■ TASK GOAL
Each line in the data must be reproduced as written, except for any picture.

■ SOURCE DATA
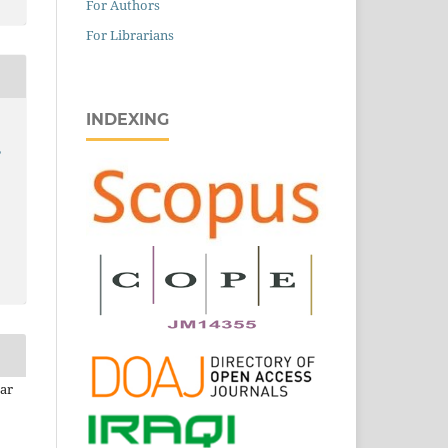
For Authors
For Librarians
INDEXING
,
mar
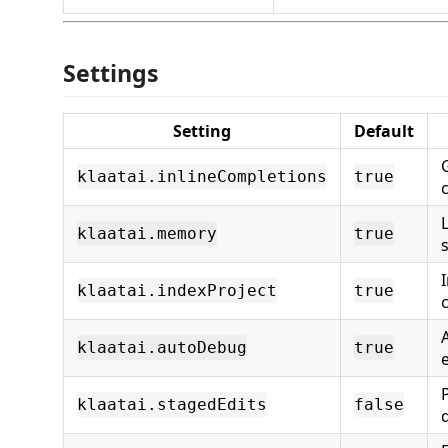
Settings
Setting
Default
klaatai.inlineCompletions
true
klaatai.memory
true
klaatai.indexProject
true
klaatai.autoDebug
true
klaatai.stagedEdits
false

■ PROBLEM SOLUTION
For Authors
For Librarians
INDEXING
,
mar
Settings
Setting
Default
klaatai.inlineCompletions
true
klaatai.memory
true
klaatai.indexProject
true
klaatai.autoDebug
true
klaatai.stagedEdits
false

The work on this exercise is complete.